In the event the Nationalist defenders turned out to resist even more tenaciously than they had at Brunete. Republican commanders became obsessed with reducing tiny pockets of resistance, when they should have left them to the reserves and focused upon the main objective. The small town of Belchite only had a few hundred men, but their bravery tied up half of Modesto's V Corps. They fought on for day after day, even though their water supply was cut and the strench of rotting corpses was so bad at times that the attackers were forced to wear gas masks. Quinto was taken on the fourth day but the village of Codo was held by three companies of Carlists against two whole brigades. This slow and ponderous way of making war captured six miles of front at heavy cost, but failed utterly in its attempt on Saragossa.
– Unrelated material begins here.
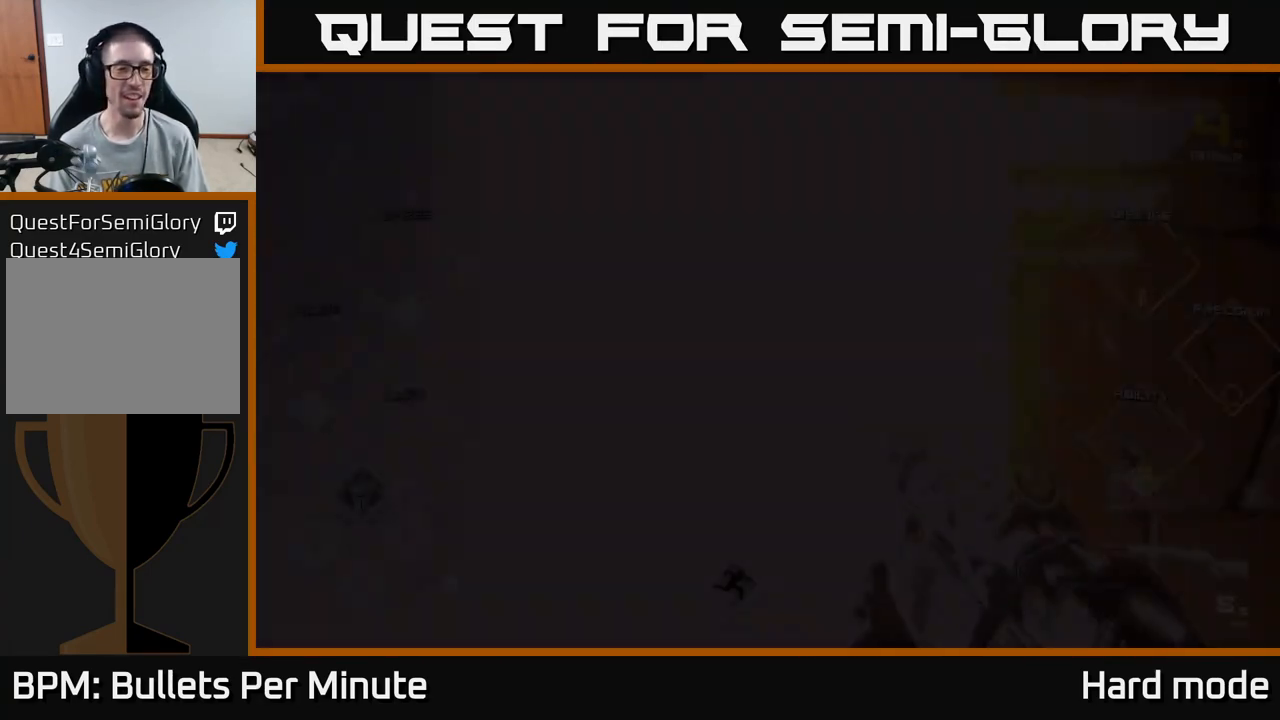
{"buttons": [], "left_stick": "up", "right_stick": "center", "events": [[117, "left_stick", "center"], [333, "left_stick", "up"]]}
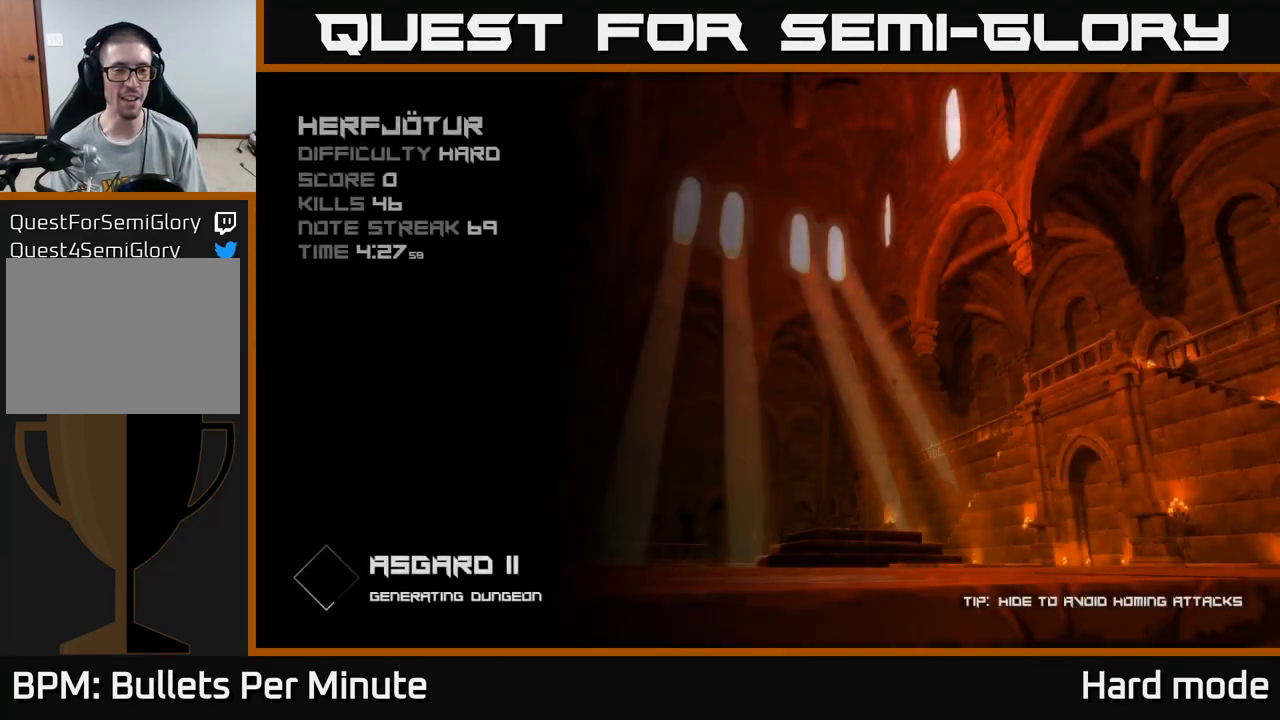
{"buttons": [], "left_stick": "center", "right_stick": "center", "events": [[67, "left_stick", "center"]]}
The well defended strongpoints on which so many hours and lives had been lost did not hold enough men to have threatened Modesto's rear.
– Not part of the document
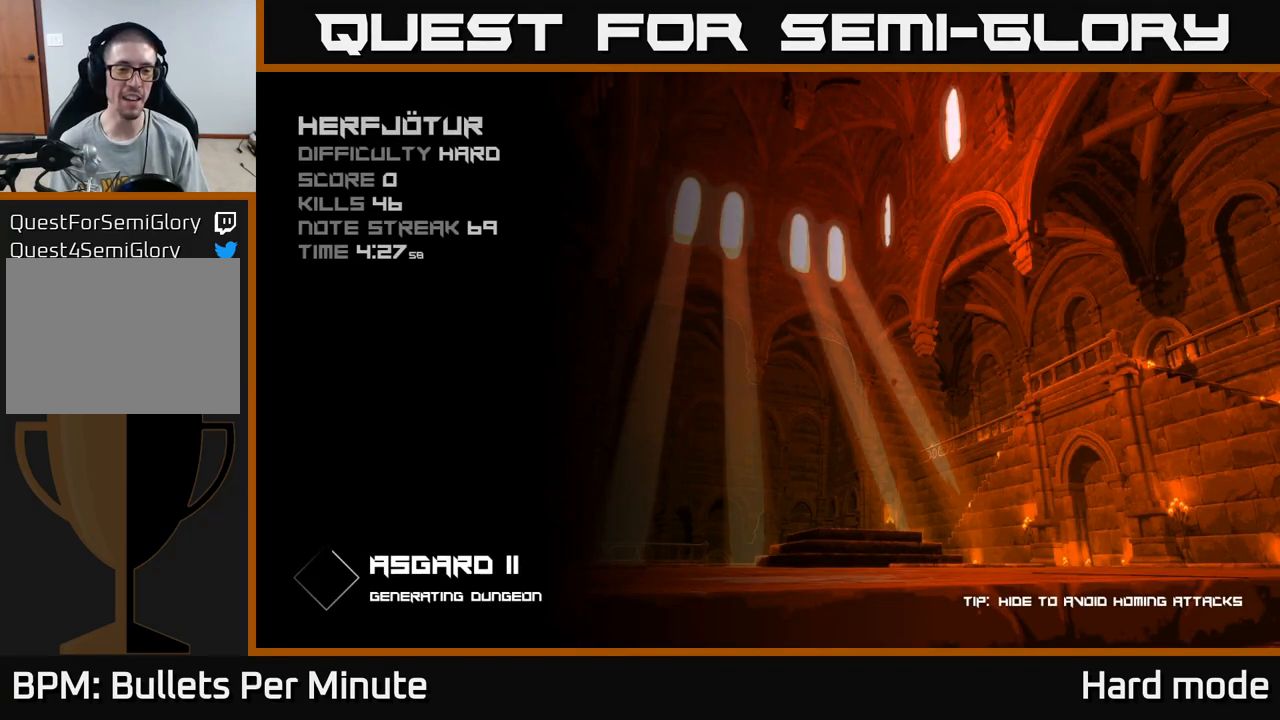
{"buttons": [], "left_stick": "center", "right_stick": "center", "events": []}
The most serious losses were again in armour. Lister lost nearly all the fast BT-5 tanks in the Fuentes del Ebro. Even Modesto turned against him, and a quarrel between these two important commanders would remain until the end of the war. Prieto was furious at the handling of the battle, and his bitter criticism turned the Party's anger against him. Along with a growing number of senior officers he had begun to realise that communist direction of the war effort was destroying the Popular Army with prestige operations it could ill afford. The Aragon offensive had come too late to help Santander, which actually fell on the day it opened. Nor did it delay the final stages of the war in the north. Well aware of the importance of reducing the Basques before winter, General Davila was continuing his advance west from Santander as fast as he could push his Carlist and Italian troops forward.